Plus d’ambiance à Charleroi qu’à l’Inter!

De ses rapports avec ces étoiles, il ne garde pas des souvenirs extraordinaires. « Ce n’est pas mon genre d’aller frapper sur l’épaule de Ronaldo et de lui demander comment il va. J’étais plutôt effacé. A Milan, j’ai constaté que le respect des jeunes envers les anciens était beaucoup plus marqué dans les grands clubs que dans les équipes moyennes. Il y avait deux mouvances là-bas: les champions et les jeunes. Je n’ai pas trouvé beaucoup de chaleur dans le vestiaire, mais une certaine crainte des jeunes vis-à-vis des aînés, une retenue qui empêchait de former un vrai bloc ».

Dans un premier temps, tout s’est très bien passé pour Biakolo en Italie.

« J’ai profité à fond de l’absence des internationaux pour m’imposer dans l’équipe qui jouait les matches amicaux d’avant-saison. J’avais l’impression que Lippi croyait en moi. Je marquais près d’un but par match en moyenne. C’était prometteur. Dans certaines rencontres, j’ai même formé un duo redoutable avec Sukür. Bien sûr, j’étais conscient que tout se compliquerait pour moi dès le retour de cracks comme Vieri, Zamorano et Recoba, mais je voulais croire en mon destin. Malheureusement, mon horizon s’est bouché à l’approche du début du championnat. J’ai compris que Lippi avait du respect pour ce que je montrais, mais qu’il ne comptait pas sur moi pour jouer en Série A. J’ai continué à espérer jusqu’au mois de décembre, lorsque j’ai commencé à ne plus faire tous les entraînements du noyau professionnel. J’ai été relégué dans l’ombre et je me suis retrouvé dans la deuxième équipe de l’Inter. Tout se passait bien avec cette Réserve, mais je comprenais de semaine en semaine que je n’irais pas au bout de mon rêve: m’imposer dès mon arrivée en Italie. L’Inter a connu une saison pourrie et cela n’a pas joué en ma faveur. Il y a eu le remplacement de Lippi par Tardelli et une succession de mauvais résultats, aussi bien en championnat qu’en Coupe d’Europe. Ce n’était pas le moment de lancer des jeunes dans la bagarre. D’ailleurs, Tardelli a écarté presque tous les jeunes dès qu’il est entré en fonction. Quand je côtoyais encore le noyau de la Première, je constatais que l’argent pourrissait pas mal de choses. Les joueurs parlaient surtout de primes et de manque à gagner.
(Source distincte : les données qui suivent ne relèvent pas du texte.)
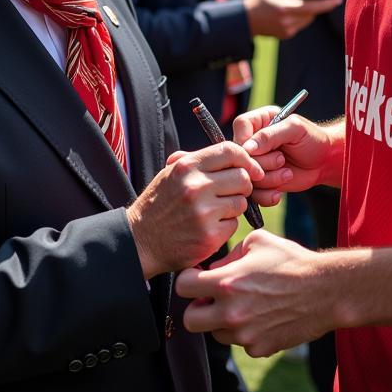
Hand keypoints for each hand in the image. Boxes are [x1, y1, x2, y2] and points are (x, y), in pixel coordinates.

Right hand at [126, 142, 264, 278]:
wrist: (140, 241)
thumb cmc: (158, 204)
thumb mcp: (170, 174)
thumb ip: (198, 161)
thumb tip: (232, 153)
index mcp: (187, 166)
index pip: (230, 151)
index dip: (245, 159)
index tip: (250, 168)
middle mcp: (196, 186)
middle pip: (242, 177)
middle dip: (242, 185)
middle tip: (231, 192)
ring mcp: (204, 212)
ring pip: (241, 202)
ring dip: (233, 207)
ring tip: (215, 211)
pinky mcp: (209, 236)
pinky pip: (234, 225)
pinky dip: (226, 226)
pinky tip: (209, 227)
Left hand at [178, 230, 333, 356]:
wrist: (325, 290)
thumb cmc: (291, 261)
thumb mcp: (257, 241)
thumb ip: (230, 255)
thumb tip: (214, 269)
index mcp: (227, 282)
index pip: (182, 286)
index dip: (188, 279)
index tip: (198, 277)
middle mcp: (231, 312)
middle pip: (190, 321)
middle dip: (197, 307)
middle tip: (212, 298)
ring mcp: (244, 334)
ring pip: (215, 333)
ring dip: (222, 321)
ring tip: (244, 304)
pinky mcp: (259, 349)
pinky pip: (240, 342)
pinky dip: (246, 331)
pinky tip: (262, 315)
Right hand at [232, 108, 342, 203]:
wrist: (324, 162)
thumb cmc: (312, 139)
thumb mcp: (294, 129)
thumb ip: (270, 135)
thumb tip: (247, 148)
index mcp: (260, 122)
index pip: (241, 125)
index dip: (244, 140)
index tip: (255, 151)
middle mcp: (254, 142)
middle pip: (242, 155)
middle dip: (263, 163)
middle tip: (282, 160)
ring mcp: (256, 163)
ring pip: (247, 176)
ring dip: (268, 179)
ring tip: (287, 173)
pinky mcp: (260, 182)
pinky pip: (254, 194)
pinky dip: (267, 195)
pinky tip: (280, 190)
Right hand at [243, 0, 341, 39]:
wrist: (245, 21)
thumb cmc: (258, 0)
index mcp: (284, 9)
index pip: (311, 6)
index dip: (326, 3)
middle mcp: (287, 22)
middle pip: (311, 13)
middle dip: (319, 4)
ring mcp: (287, 31)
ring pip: (307, 19)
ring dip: (311, 10)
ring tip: (315, 0)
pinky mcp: (286, 35)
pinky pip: (300, 24)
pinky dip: (302, 16)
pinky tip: (299, 8)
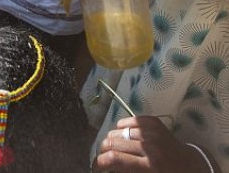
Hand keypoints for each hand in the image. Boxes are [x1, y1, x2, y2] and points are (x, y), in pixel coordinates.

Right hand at [92, 116, 215, 171]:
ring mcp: (153, 132)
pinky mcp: (154, 123)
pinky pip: (128, 120)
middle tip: (103, 158)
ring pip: (117, 130)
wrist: (193, 166)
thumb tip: (106, 169)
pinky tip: (123, 136)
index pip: (113, 159)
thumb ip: (126, 172)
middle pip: (112, 142)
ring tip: (114, 148)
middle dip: (102, 151)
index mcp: (149, 166)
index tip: (95, 168)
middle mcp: (150, 146)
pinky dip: (122, 128)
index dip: (98, 163)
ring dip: (112, 140)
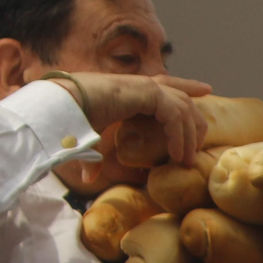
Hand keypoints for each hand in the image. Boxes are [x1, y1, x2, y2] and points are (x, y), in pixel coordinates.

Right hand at [49, 71, 210, 164]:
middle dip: (195, 116)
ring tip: (186, 161)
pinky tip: (177, 155)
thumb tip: (89, 178)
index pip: (163, 84)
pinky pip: (174, 114)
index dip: (185, 86)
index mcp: (126, 90)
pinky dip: (179, 135)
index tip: (206, 90)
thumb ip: (93, 156)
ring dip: (187, 135)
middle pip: (180, 94)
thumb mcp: (86, 139)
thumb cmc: (65, 120)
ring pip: (182, 106)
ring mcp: (142, 85)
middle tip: (200, 142)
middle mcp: (137, 84)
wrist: (56, 106)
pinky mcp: (144, 91)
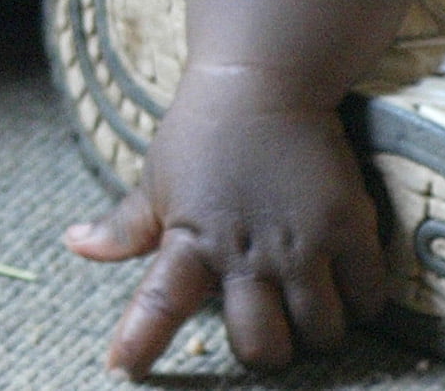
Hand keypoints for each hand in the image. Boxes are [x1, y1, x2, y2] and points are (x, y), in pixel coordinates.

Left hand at [66, 68, 388, 375]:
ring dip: (315, 331)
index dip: (141, 340)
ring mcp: (301, 242)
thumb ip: (125, 226)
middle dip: (266, 350)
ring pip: (321, 333)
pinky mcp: (349, 227)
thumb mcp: (156, 180)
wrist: (262, 82)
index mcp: (189, 239)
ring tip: (307, 304)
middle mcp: (244, 249)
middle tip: (266, 325)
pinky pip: (369, 299)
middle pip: (262, 345)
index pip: (158, 302)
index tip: (123, 371)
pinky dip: (360, 304)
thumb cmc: (201, 135)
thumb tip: (75, 246)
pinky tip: (346, 285)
Et ils oubliaient l’essentiel: l’esprit d’équipe. Au milieu de toutes ces discussions portant sur des sommes folles, les jeunes ne se sentaient guère concernés et étaient un peu désorientés. L’Inter est un club où il se passe chaque saison un tas de trucs bizarres: des départs et des arrivées en masse, au milieu d’une pression terrible. C’est un peu le Marseille italien. Quand il y a autant d’argent qui circule dans un vestiaire, l’ambiance ne peut pas être familiale et on peut oublier la solidarité ».

120 millions! On ne le gardera pas…

Cette solidarité, Biakolo l’a retrouvée à Charleroi. L’ambiance qui règne actuellement au Sporting lui fait penser à ce qu’il a connu chez les jeunes de Montpellier.
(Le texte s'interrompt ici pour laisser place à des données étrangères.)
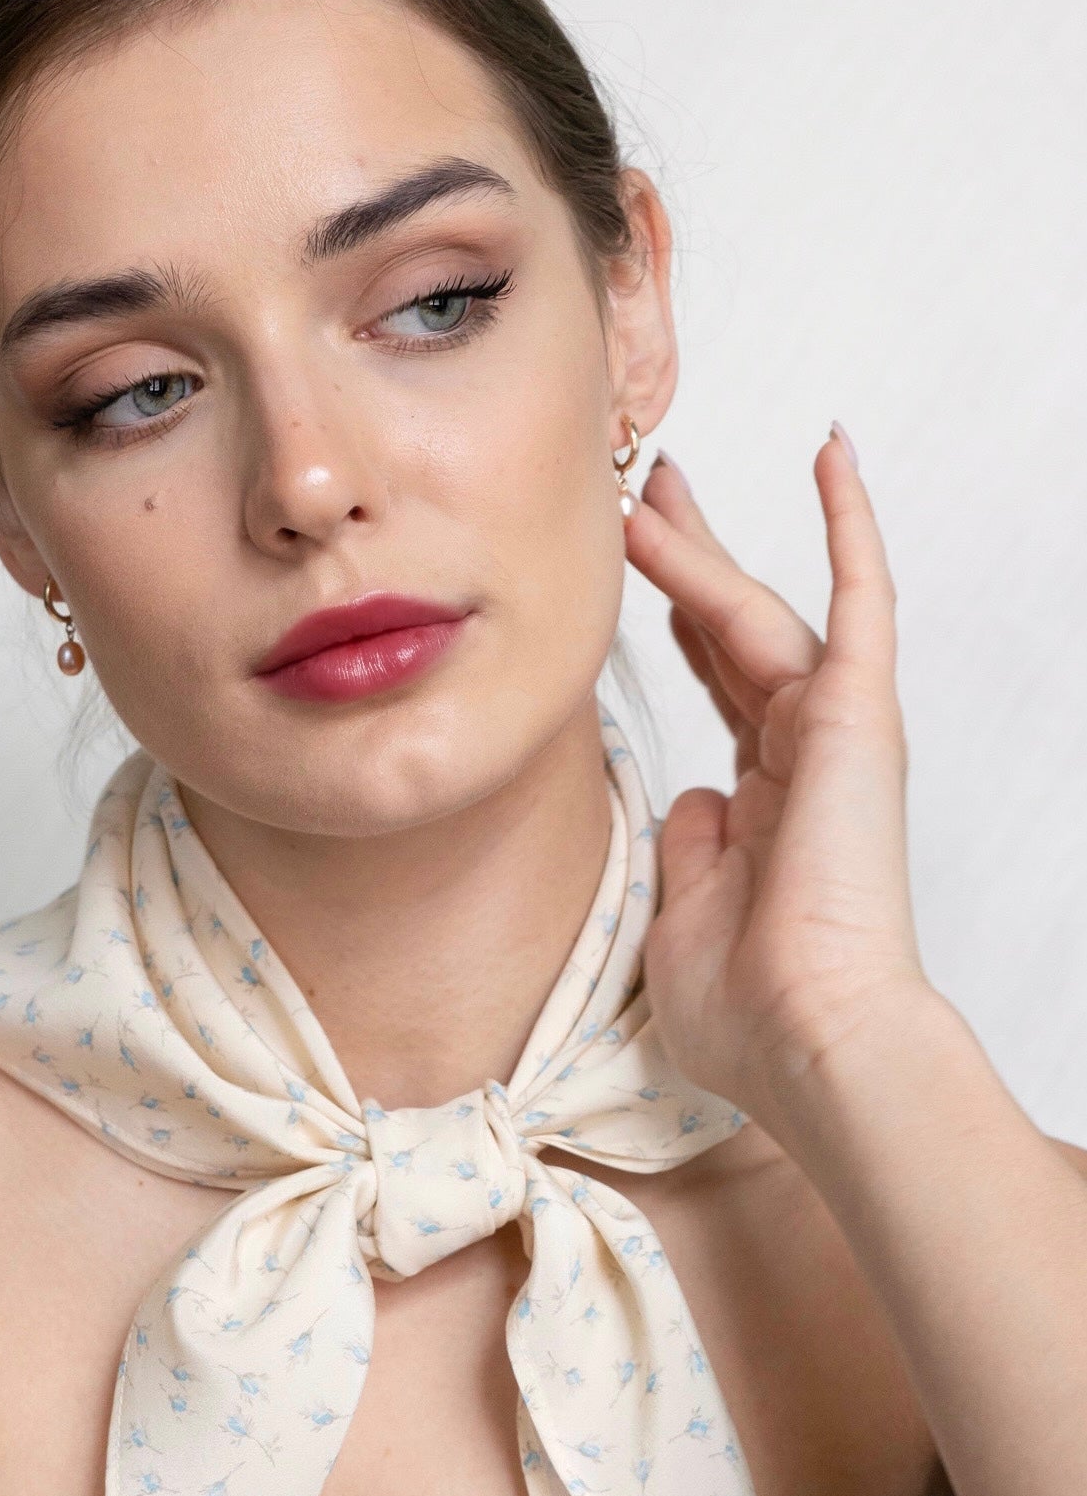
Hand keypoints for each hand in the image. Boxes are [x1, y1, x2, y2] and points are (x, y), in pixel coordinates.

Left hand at [622, 429, 931, 1130]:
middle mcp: (801, 759)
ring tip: (648, 484)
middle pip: (735, 630)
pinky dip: (849, 527)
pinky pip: (860, 600)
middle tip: (646, 492)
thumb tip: (692, 798)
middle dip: (687, 558)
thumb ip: (688, 851)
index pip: (718, 688)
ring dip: (703, 546)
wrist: (810, 1040)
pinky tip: (830, 455)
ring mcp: (831, 733)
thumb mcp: (685, 920)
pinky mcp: (858, 717)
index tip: (636, 568)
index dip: (678, 623)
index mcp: (764, 805)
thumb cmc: (749, 1014)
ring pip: (758, 609)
« C’est la première fois de ma carrière que j’évolue dans une atmosphère aussi positive. Evidemment, c’est facile de bien s’entendre quand les résultats suivent. Mais ici, je suis persuadé que même une moins bonne période sur le plan sportif n’aura aucune incidence sur l’ambiance. Nous avons été très moyens dans certains matches amicaux, mais les relations entre les joueurs sont toujours restées excellentes. Entre les titulaires et les réservistes, mais encore plus entre les anciens et les nouveaux. J’ai reçu un accueil formidable. J’ai marqué des points par rapport à Eduardo, mais il est aussi positif avec moi que vis-à-vis de n’importe quel autre joueur. Jusqu’à présent, aucun joueur, pas même le vingtième homme, ne m’a donné l’impression qu’il venait à l’entraînement par obligation ».

Biakolo a été loué pour une saison par le Sporting. Une option d’achat existe mais on sait déjà qu’elle ne sera pas levée: 120 millions, c’est plus de la moitié du budget de Charleroi!

« Je ne sais pas si je retournerai un jour à l’Inter. J’y ai encore quatre ans de contrat, mais je ne suis pas le seul jeune que ce club a fait signer pour une longue durée. En général, nous passons une saison à l’Inter pour peaufiner notre apprentissage et découvrir le travail au plus haut niveau, puis nous sommes orientés vers un club de D2 ou de D3 en Italie. Certains de ces jeunes disparaissent complètement de la circulation après un an: c’est la règle du jeu. Les dirigeants de l’Inter n’ont pas voulu me vendre: c’est peut-être bon signe, cela veut peut-être dire qu’ils comptent sur moi pour les années à venir. En atterrissant à Charleroi, je trouve que je n’ai vraiment pas à me plaindre. Même sans jouer, j’ai énormément progressé aux entraînements de l’Inter. Quand vous côtoyez chaque jour des défenseurs aussi intransigeants que Laurent Blanc et Ivan Cordoba, vous apprenez énormément. Aujourd’hui, je veux m’améliorer dans un autre contexte: celui des matches. Les Italiens viendront régulièrement me voir et nous ferons le point dans quelques mois. J’ai encore tout à découvrir dans le championnat de Belgique. Je n’avais jamais entendu parler de Charleroi et je ne sais pas grand-chose de vos clubs. Je ne me suis même pas documenté: je ne suis pas stressé, je fonce, on verra pour la suite ».